E: Soil conservation and improvement with cover crops

By Lic. Mafalda Adlan de Vargas, Paraguay

HOST: Most cash crops in our country are summer crops. Soil preparation for sowing is done in the final months of winter (for example for corn, yucca, potato, beans, and kidney beans, etc.). However, cotton and soy, the main sources of income, are sown at the beginning of spring.

Soil preparation results in the soil becoming denuded precisely when the rains are the most intense and most frequent. Since the soil is not in good condition to collect all the water that falls on it, soil erosion problems start. There is also a lack of reserves in the soil makeup, in addition to the loss of fertility, that is to say, organic material, from the high temperatures at this time of year.

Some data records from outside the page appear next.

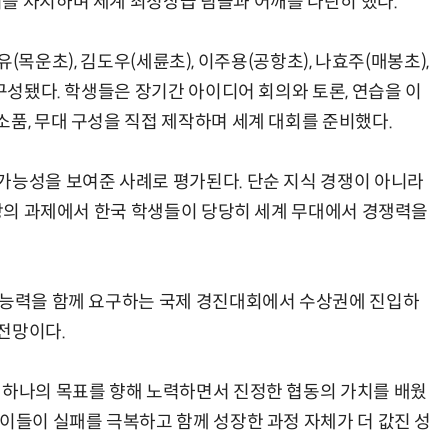
를 차지하며 세계 최정상급 팀들과 어깨를 나란히 했다.
이지유(목운초), 김도우(세륜초), 이주용(공항초), 나효주(매봉초),
 구성됐다. 학생들은 장기간 아이디어 회의와 토론, 연습을 이
소품, 무대 구성을 직접 제작하며 세계 대회를 준비했다.
가능성을 보여준 사례로 평가된다. 단순 지식 경쟁이 아니라
 창의 과제에서 한국 학생들이 당당히 세계 무대에서 경쟁력을
 능력을 함께 요구하는 국제 경진대회에서 수상권에 진입하
전망이다.
 하나의 목표를 향해 노력하면서 진정한 협동의 가치를 배웠
아이들이 실패를 극복하고 함께 성장한 과정 자체가 더 값진 성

So what can you do to protect the soil from the rains and the high temperatures, that also allows you to sow without being inconvenienced?

Technicians from a German Technical Mission and the Ministry of Agriculture and Livestock of Paraguay have experimented with a wide variety of species of crawling legumes that have been known since early times for their soil conservation effects. Until now they have only found one species that qualifies, Stizolobium deeringianum Bort., also known by its other names of Porota de Florida (Florida bean) or mucuna ceniza (ash velvet bean), and in general as Porotos aterciopelados (velvet beans). (Editor’s note: It also has the scientific name Mucuna pruriens.) These originally come from the West Indies, along with the species S. aterrinum Piper and Tracy, commonly known as mucuna negra (black velvet bean).

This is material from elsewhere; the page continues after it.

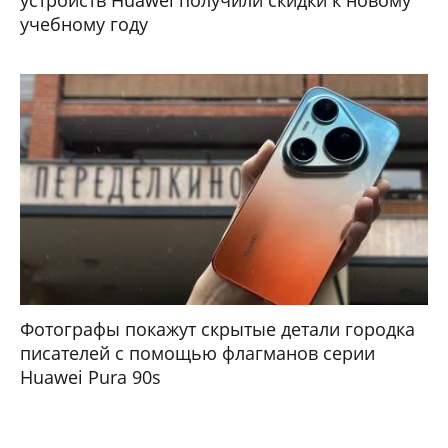
учебному году
Фотографы покажут скрытые детали городка
писателей с помощью флагманов серии
Huawei Pura 90s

What is the technique of managing the ash velvet bean, and which is the best way to use it in small crops of cotton and corn?

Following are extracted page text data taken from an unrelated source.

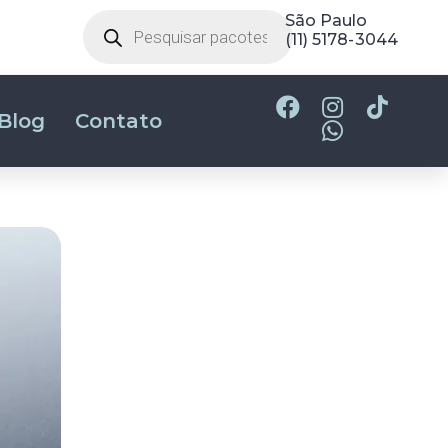
Belo Horizonte
(31) 2180-2700
São Paulo
(11) 5178-3044
Blog
Contato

Start the cycle by sowing the corn. First, you weed at the best moment. Then weed again if necessary. Some 95 to 110 days after sowing the corn, sow the velvet beans in two rows between every two rows of corn. So the crops look like this: a row of corn, two of velvet bens, a row of corn, two of velvet beans, and so on. The distance between the bean rows is about 0.5 metres.

Sow the velvet beans at one or two seeds per hole, placing them about 4 cm deep. The distance between each hole should be 0.4 to 0.5 metres.

The velvet beans will grow and will start to climb over the corn plants. Then harvest the corn.

Forty to 60 days after you harvest the corn, cut down the velvet beans by machete along with the remains of the corn plants, just before the velvet beans have completed their cycle. Thus, you have a cushion of vegetable wastes in decomposition on top of the soil surface and so the soil surface stays protected.

When it comes time to sow the corn (or cotton) again, sow them without using implements that will turn up the soil. Sow directly on the corn and bean stubble, opening small spaces in the vegetable matter and placing the seed in the usual way.

So the field has been seeded, and has a “cushion” of bean and corn plant waste protecting the soil around each corn or cotton seedling. This covering protects the soil against the drumming of the rain, the sun’s strong rays, and in addition, makes further weeding unnecessary because it impedes the germination of a large number of plants around the crop.

You can establish, then, on a part of the farmer’s land, a rotation of crops in the following sequence, that could be multiplied to other parts of the land under cultivation, thereby maintaining the soil productive and covered:

corn + velvet bean … velvet bean waste + corn … corn … etc.


corn + velvet bean … velvet bean waste + corn … cotton … etc.

In Brazil, the large wheat, soy, and corn producers use the black velvet bean (S. aterrinum) in rotation in an appropriate manner, (and about which we don’t have direct knowledge), but their results appear excellent.